Personal life
- Born: 23 Shaʿbān 354 AH 25 August 965 CE Kairouan Fatimid Caliphate (present Tunisia)
- Died: 2 Muḥarram 437 AH 21 July 1045 CE Cordova Andalusia (present Spain)

Religious life
- Religion: Islam
- Sect: Sunni
- Jurisprudence: Maliki
- Creed: Ash'ari

Muslim leader
- Influenced by Ibn Abi Zayd, Al-Qabisi;

= Makki ibn Abi Talib al-Qaysi =

Mālikī jurist and scholar

Abū Muḥammad Makkī ibn Abī Ṭālib al-Qaysī al-Qayrawānī al-Andalusī al-Qurṭubī was a Mālikī jurist and, in the assessment of Angelika Neuwirth, "one of the earliest and most distinguished scholars in the science of Ḳurʾān reading [...] and especially the theory and art of recitation [...] in the Muslim West".

== Life ==
Makkī was born in al-Qayrawān, in present-day Tunisia, on 23 Shaʿbān 354 AH/25 August 965 CE. According to some sources, the ancestry of his father Abū Ṭālib was Ḥammūsh ibn Muḥammad, who was himself the son of Mukhtār, but Angelika Neuwirth regards this lineage as uncertain. Makkī is known to have travelled east to study in Cairo, focusing on philology, qirāʾa (Qurʾān-reading) and tajwīd (recitation); his studies there brought him into contact with leading scholars, including Abū Bakr al-Udfuwī (304–88 AH/916–98CE), and the father and son Abu l-Ṭayyib ʿAbd al-Munʿim ibn Ghalbūn al-Ḥalabī (d. 389 AH/999 CE) and Ṭāhir ibn Ghalbūn (d. 399 AH/1008CE). He studied in Cairo during the period 368–74 AH (978–84 CE); returned to al-Qayrawān for three years (during which time he studied with the jurists al-Qābisī (d. 403/1011) and Ibn Abī Zayd (d. 386/996)); spent 377–79 and 382–83 AH (987–89 and 992–93 CE) back in Cairo; and then 387–90 AH (998–1001 CE) in Mecca, where alongside studying and ḥajj he seems to have begun writing. His homeward journey took him through Jerusalem and Cairo.

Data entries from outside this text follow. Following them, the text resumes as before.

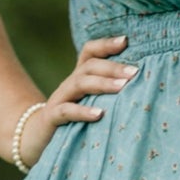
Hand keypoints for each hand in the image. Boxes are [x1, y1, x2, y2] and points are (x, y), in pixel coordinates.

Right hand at [15, 34, 139, 166]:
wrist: (37, 139)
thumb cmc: (74, 122)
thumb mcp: (90, 104)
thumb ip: (108, 94)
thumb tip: (142, 87)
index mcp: (80, 77)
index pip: (90, 52)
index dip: (105, 44)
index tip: (126, 40)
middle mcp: (70, 84)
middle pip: (90, 66)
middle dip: (113, 67)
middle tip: (134, 72)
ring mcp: (60, 99)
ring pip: (80, 84)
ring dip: (102, 84)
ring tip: (122, 88)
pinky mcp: (53, 118)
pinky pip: (67, 111)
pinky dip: (83, 112)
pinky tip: (99, 114)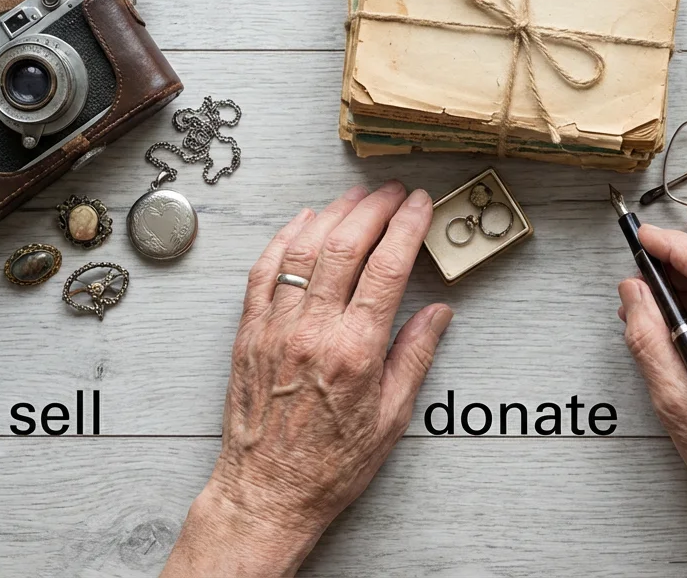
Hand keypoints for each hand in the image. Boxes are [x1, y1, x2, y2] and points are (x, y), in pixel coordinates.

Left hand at [162, 181, 451, 577]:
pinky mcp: (248, 334)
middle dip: (374, 207)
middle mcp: (312, 332)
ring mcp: (275, 328)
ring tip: (356, 197)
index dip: (407, 225)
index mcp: (355, 351)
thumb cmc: (331, 465)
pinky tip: (303, 221)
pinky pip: (264, 271)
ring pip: (303, 248)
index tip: (420, 205)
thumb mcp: (392, 418)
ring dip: (332, 213)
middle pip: (345, 244)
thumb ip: (415, 356)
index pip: (387, 267)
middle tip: (394, 192)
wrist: (267, 493)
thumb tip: (439, 313)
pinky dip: (284, 238)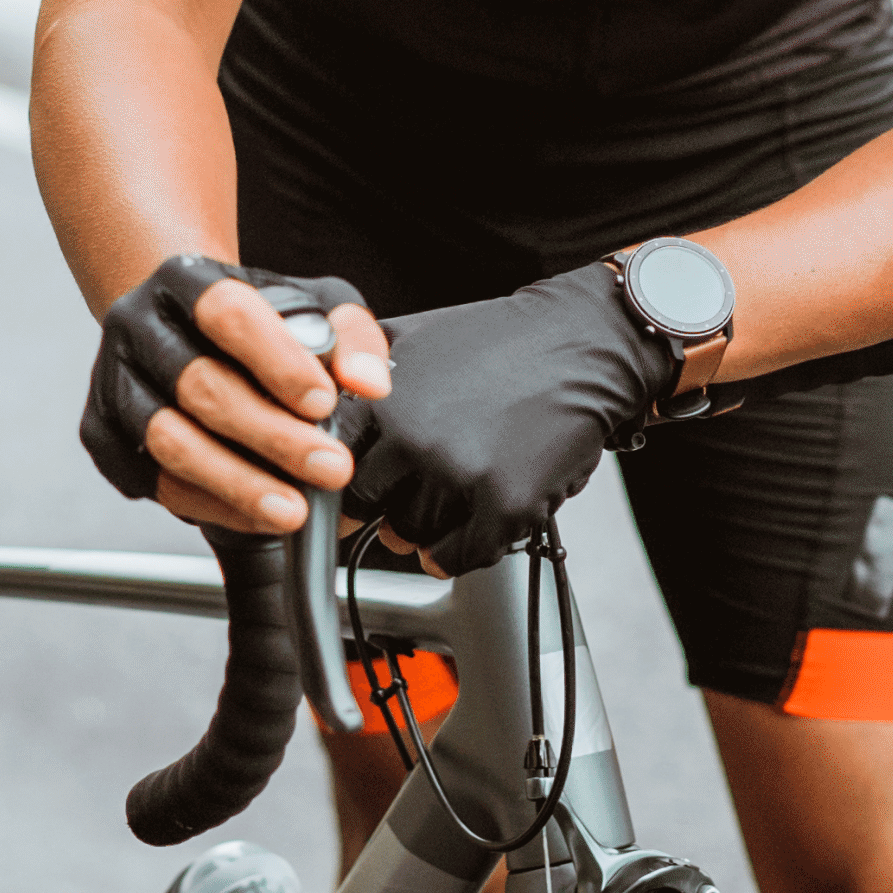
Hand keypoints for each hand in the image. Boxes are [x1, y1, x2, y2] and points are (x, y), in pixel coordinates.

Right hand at [79, 254, 395, 534]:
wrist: (179, 328)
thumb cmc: (251, 320)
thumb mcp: (311, 306)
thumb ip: (349, 337)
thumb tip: (368, 382)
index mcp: (185, 279)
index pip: (226, 313)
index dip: (276, 360)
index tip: (325, 402)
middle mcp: (137, 325)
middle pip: (198, 385)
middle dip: (271, 435)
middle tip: (330, 468)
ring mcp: (112, 381)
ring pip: (168, 440)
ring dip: (236, 482)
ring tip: (293, 510)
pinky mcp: (101, 434)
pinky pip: (154, 480)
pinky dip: (209, 504)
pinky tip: (256, 515)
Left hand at [350, 265, 678, 568]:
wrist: (580, 344)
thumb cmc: (498, 340)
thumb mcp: (410, 336)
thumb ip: (352, 367)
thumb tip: (311, 409)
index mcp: (384, 399)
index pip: (330, 463)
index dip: (332, 481)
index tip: (341, 491)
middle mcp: (416, 437)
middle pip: (367, 506)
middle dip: (377, 506)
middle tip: (394, 500)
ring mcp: (461, 473)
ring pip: (410, 535)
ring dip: (420, 530)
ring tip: (438, 507)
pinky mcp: (506, 503)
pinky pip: (459, 556)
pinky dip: (454, 556)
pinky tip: (458, 540)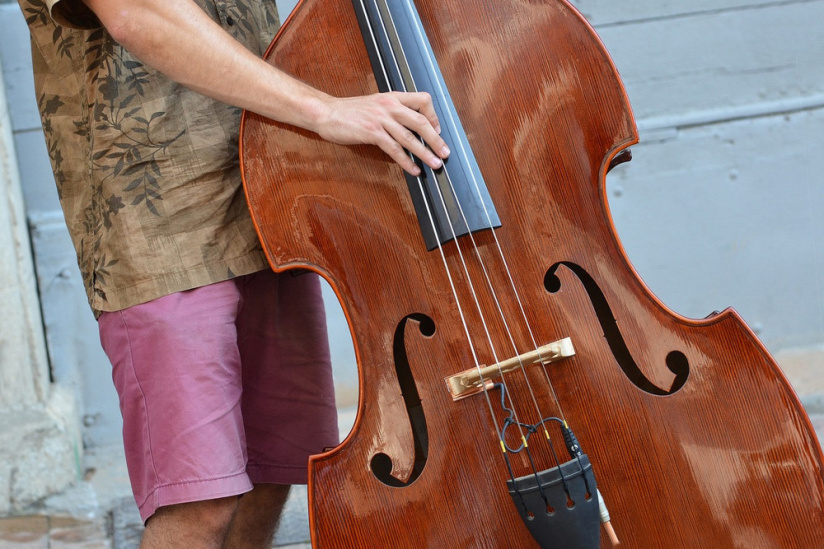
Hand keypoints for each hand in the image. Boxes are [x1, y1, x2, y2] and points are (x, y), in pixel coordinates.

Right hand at [314, 91, 449, 175]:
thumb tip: (409, 127)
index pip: (423, 99)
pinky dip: (406, 161)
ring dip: (425, 153)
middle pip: (420, 121)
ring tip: (435, 164)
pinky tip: (414, 170)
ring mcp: (381, 119)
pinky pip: (394, 149)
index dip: (433, 115)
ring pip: (409, 138)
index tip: (437, 130)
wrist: (327, 113)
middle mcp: (389, 106)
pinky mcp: (372, 132)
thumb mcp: (375, 105)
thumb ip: (392, 111)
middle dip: (436, 139)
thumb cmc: (350, 112)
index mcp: (392, 97)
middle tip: (446, 153)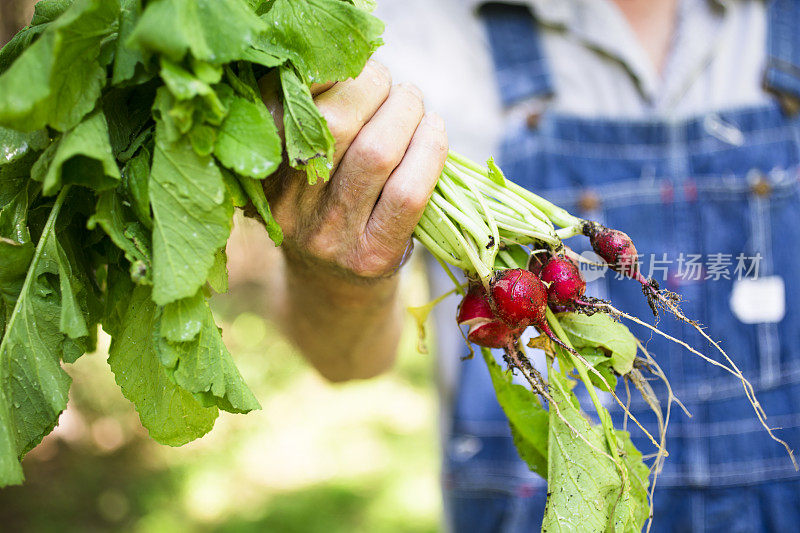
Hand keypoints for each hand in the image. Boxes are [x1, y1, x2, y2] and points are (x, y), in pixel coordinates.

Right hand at [260, 60, 447, 296]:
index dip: (327, 71)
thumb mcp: (294, 172)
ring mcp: (330, 235)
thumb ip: (307, 124)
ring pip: (376, 152)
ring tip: (413, 102)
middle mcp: (289, 206)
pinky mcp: (371, 256)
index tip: (350, 62)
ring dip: (407, 111)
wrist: (332, 292)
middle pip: (335, 122)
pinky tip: (435, 132)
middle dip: (374, 85)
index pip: (287, 106)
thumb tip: (346, 60)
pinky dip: (430, 151)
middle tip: (389, 82)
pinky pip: (408, 192)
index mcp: (262, 172)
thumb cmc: (321, 212)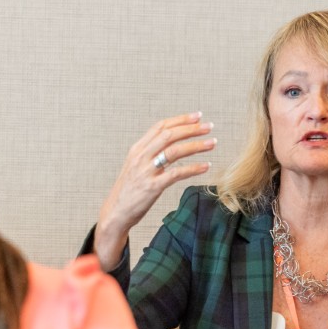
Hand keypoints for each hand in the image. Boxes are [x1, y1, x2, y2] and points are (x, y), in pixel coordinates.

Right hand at [94, 112, 215, 270]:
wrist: (115, 212)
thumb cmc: (129, 189)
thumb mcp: (135, 165)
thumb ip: (150, 152)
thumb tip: (170, 141)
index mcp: (137, 149)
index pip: (161, 126)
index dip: (181, 119)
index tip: (198, 116)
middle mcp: (141, 157)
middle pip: (169, 135)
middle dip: (191, 129)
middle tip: (209, 126)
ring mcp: (146, 172)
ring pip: (174, 151)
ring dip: (196, 145)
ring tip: (212, 143)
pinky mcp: (152, 187)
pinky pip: (176, 174)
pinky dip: (193, 168)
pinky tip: (206, 166)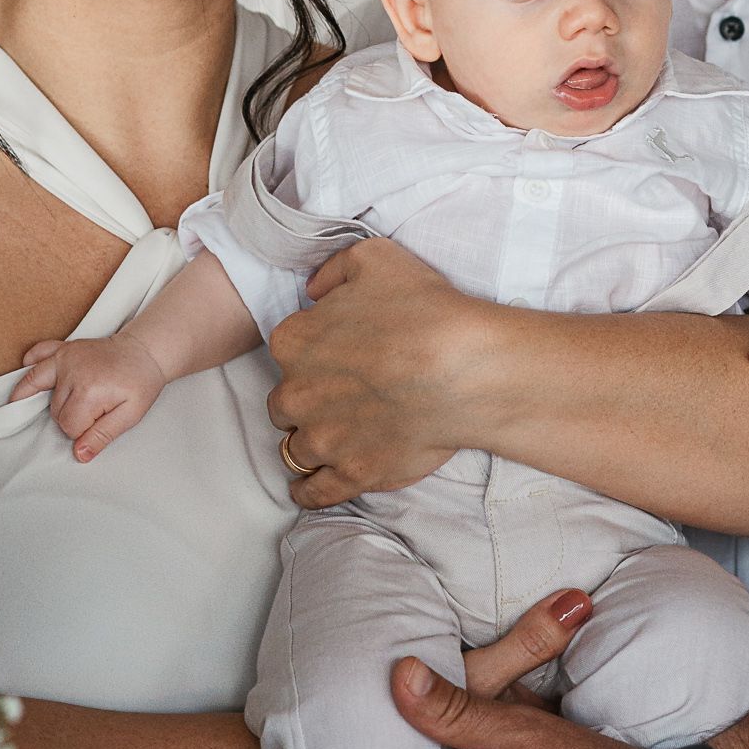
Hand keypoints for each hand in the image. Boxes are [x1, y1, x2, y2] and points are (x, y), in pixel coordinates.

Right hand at [11, 334, 165, 462]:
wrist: (146, 351)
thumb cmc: (140, 383)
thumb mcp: (131, 415)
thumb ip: (103, 435)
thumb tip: (79, 454)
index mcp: (90, 391)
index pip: (70, 426)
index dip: (84, 431)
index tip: (100, 421)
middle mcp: (73, 372)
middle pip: (56, 412)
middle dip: (73, 417)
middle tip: (95, 410)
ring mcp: (66, 357)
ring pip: (41, 391)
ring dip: (55, 401)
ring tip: (70, 402)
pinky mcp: (64, 348)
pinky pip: (38, 353)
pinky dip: (30, 364)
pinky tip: (27, 374)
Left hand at [268, 238, 494, 507]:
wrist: (462, 369)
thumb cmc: (423, 310)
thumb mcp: (375, 257)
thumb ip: (333, 270)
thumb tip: (315, 290)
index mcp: (296, 341)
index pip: (287, 349)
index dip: (312, 350)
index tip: (334, 353)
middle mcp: (297, 393)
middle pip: (286, 402)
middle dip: (306, 399)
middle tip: (338, 394)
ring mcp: (323, 439)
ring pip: (295, 447)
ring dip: (309, 441)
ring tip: (331, 438)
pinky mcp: (351, 474)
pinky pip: (314, 491)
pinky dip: (308, 490)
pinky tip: (308, 487)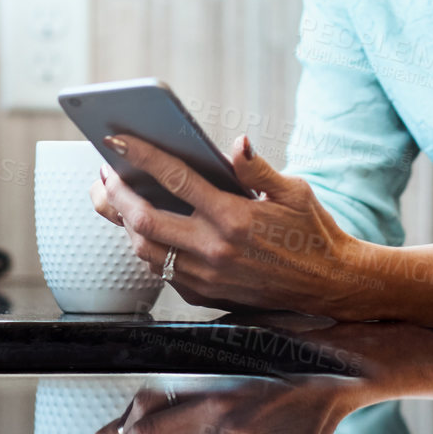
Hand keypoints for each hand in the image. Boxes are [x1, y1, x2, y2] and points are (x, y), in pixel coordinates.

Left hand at [87, 133, 372, 318]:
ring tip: (117, 198)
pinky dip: (147, 247)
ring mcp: (207, 276)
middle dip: (114, 194)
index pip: (175, 178)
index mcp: (234, 216)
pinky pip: (162, 270)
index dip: (140, 155)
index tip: (115, 139)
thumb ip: (257, 169)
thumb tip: (234, 144)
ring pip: (145, 250)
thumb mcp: (293, 191)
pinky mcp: (205, 295)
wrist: (329, 284)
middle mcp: (215, 249)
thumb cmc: (313, 232)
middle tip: (103, 172)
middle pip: (143, 220)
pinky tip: (146, 227)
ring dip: (124, 223)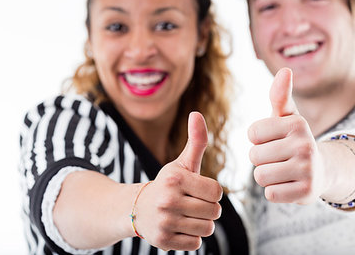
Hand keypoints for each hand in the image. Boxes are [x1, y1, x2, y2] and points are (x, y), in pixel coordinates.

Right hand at [136, 112, 222, 250]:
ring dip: (201, 223)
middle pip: (214, 212)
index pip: (217, 192)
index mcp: (176, 179)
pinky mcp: (163, 241)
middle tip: (192, 204)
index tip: (198, 189)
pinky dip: (191, 237)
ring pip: (207, 229)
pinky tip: (178, 227)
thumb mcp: (182, 163)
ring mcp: (165, 222)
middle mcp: (168, 200)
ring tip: (186, 215)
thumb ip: (196, 140)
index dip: (211, 192)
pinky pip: (195, 243)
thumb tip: (197, 113)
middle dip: (207, 208)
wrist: (137, 208)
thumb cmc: (168, 184)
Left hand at [248, 68, 326, 203]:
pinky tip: (288, 185)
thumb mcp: (287, 117)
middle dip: (261, 159)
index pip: (252, 133)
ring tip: (282, 171)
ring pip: (261, 176)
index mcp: (297, 124)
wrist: (321, 170)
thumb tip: (285, 69)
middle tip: (278, 158)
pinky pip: (271, 194)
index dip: (258, 139)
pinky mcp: (307, 192)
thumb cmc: (294, 140)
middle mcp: (305, 145)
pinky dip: (275, 192)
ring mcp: (308, 170)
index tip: (272, 139)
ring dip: (266, 176)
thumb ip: (280, 95)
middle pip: (254, 156)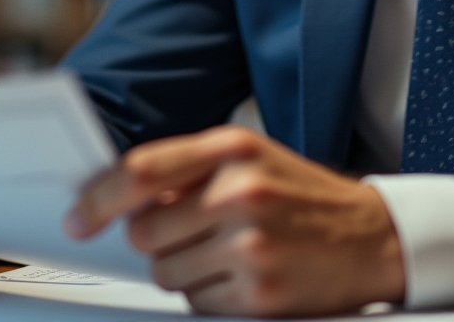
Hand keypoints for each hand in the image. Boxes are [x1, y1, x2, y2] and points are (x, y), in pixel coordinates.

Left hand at [67, 125, 404, 315]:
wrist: (375, 236)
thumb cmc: (304, 195)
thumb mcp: (253, 159)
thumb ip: (190, 170)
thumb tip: (118, 196)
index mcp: (234, 149)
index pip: (141, 170)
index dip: (98, 198)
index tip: (78, 218)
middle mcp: (240, 192)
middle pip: (144, 231)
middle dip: (154, 239)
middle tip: (187, 234)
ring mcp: (251, 245)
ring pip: (165, 272)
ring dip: (181, 270)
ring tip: (224, 254)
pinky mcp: (259, 294)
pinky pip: (196, 303)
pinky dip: (209, 295)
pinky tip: (243, 276)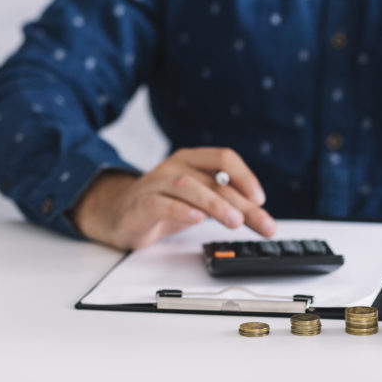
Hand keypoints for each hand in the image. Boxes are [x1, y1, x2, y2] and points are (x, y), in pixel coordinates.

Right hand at [69, 147, 274, 249]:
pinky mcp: (141, 204)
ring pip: (189, 187)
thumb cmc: (165, 204)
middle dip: (242, 204)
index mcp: (192, 159)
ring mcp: (156, 183)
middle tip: (263, 224)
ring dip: (215, 204)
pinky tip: (196, 219)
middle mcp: (175, 166)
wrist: (118, 214)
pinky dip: (180, 210)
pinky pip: (160, 203)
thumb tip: (260, 214)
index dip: (245, 176)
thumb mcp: (199, 201)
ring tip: (235, 221)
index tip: (260, 199)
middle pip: (214, 180)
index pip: (224, 157)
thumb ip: (226, 204)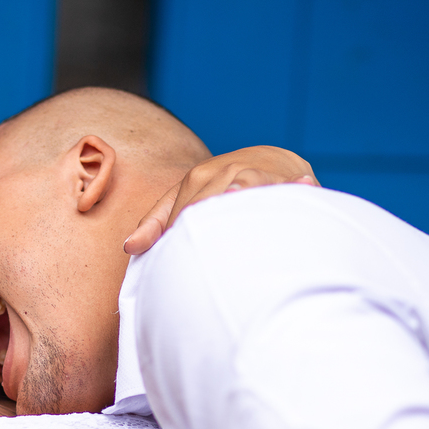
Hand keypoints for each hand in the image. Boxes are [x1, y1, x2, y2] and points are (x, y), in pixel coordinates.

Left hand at [124, 146, 317, 254]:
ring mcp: (252, 172)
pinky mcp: (283, 176)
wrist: (273, 159)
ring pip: (241, 189)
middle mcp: (222, 173)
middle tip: (205, 255)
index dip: (180, 244)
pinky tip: (300, 186)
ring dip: (240, 197)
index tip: (180, 269)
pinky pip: (284, 184)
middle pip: (207, 207)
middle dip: (207, 230)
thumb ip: (157, 222)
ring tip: (238, 206)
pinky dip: (291, 187)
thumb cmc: (223, 187)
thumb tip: (128, 247)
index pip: (181, 217)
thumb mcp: (187, 198)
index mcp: (196, 180)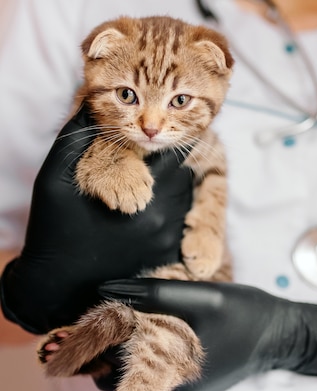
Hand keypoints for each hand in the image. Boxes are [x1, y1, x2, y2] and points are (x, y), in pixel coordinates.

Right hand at [0, 105, 193, 333]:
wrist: (61, 286)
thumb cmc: (55, 229)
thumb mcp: (56, 178)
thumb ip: (75, 137)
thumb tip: (90, 102)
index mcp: (138, 190)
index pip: (166, 151)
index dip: (156, 140)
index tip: (145, 140)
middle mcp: (162, 214)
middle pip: (180, 171)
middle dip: (164, 161)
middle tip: (146, 161)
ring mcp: (169, 236)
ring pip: (185, 194)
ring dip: (171, 184)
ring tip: (145, 185)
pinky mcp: (170, 253)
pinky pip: (184, 220)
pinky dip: (172, 209)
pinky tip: (147, 211)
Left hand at [98, 278, 316, 390]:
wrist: (283, 334)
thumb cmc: (245, 313)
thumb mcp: (202, 296)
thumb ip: (155, 293)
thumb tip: (110, 288)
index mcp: (172, 374)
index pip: (109, 371)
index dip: (98, 343)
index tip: (101, 320)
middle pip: (123, 375)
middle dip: (116, 347)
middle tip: (124, 316)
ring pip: (143, 375)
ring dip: (138, 351)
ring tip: (147, 321)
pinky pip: (163, 376)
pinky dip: (158, 357)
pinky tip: (170, 333)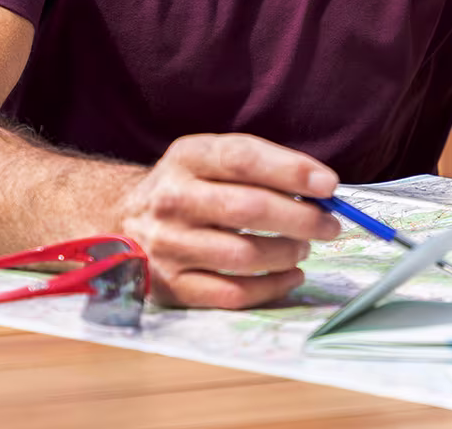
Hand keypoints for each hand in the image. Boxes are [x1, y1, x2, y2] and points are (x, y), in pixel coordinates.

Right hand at [116, 133, 343, 307]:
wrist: (122, 219)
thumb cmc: (188, 186)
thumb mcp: (210, 158)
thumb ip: (260, 166)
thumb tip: (321, 189)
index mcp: (186, 158)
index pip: (243, 159)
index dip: (291, 170)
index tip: (329, 184)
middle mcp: (172, 200)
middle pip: (249, 209)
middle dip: (301, 218)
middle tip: (329, 225)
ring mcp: (169, 245)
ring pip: (244, 255)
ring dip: (287, 253)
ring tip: (304, 248)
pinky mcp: (171, 285)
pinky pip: (232, 293)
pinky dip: (271, 287)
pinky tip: (290, 275)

After two years in al-Qayrawān, Makkī departed for al-Andalus, where he spent the second half of his life and where he produced most of his eighty or more works. He arrived in 393 AH (1003 CE) and began to teach Qurʾān reading at the Masjid al-Nukhayla in Cordova's ʿAṭṭārīn district. According to Angelika Neuwirth, "it is largely due to him that the new development in Ḳurʾān reading scholarship which is connected with the Bag̲h̲dādī Imām al-ḳurrāʾ, Ibn Mud̲j̲āhid (d. 324/936 [...]) spread so soon via Aleppo and Cairo to Spain". Makkī held various religious and pedagogical posts in Cordova until his death in the city on 2 Muḥarram 437 AH (21 July 1045 CE).

== Works ==
Al-Makkī write over eighty works, including Kitab al-Tadhkira fi l-qirāʾāt, which was influenced by Ṭāhir ibn Ghalbūn's teachings; Kitāb al-Tabṣira; Kitāb al-Kashf; Kitāb Mushkil gharīb al-Qurʾān; Kitāb Mushkil iʿrāb al-Qurʾān, and Kitāb al-Kashf ʿan wujūh al-ḳirāʾāt al-sabʿ . He composed comprehensive commentary on the Qurʾān; this is believed to be lost, but al-Īḍāḥ li-nāsikh al-Qurʾān wa-mansūkhih, a treatise on "the special tafsīr problem of the abrogated verses" is known.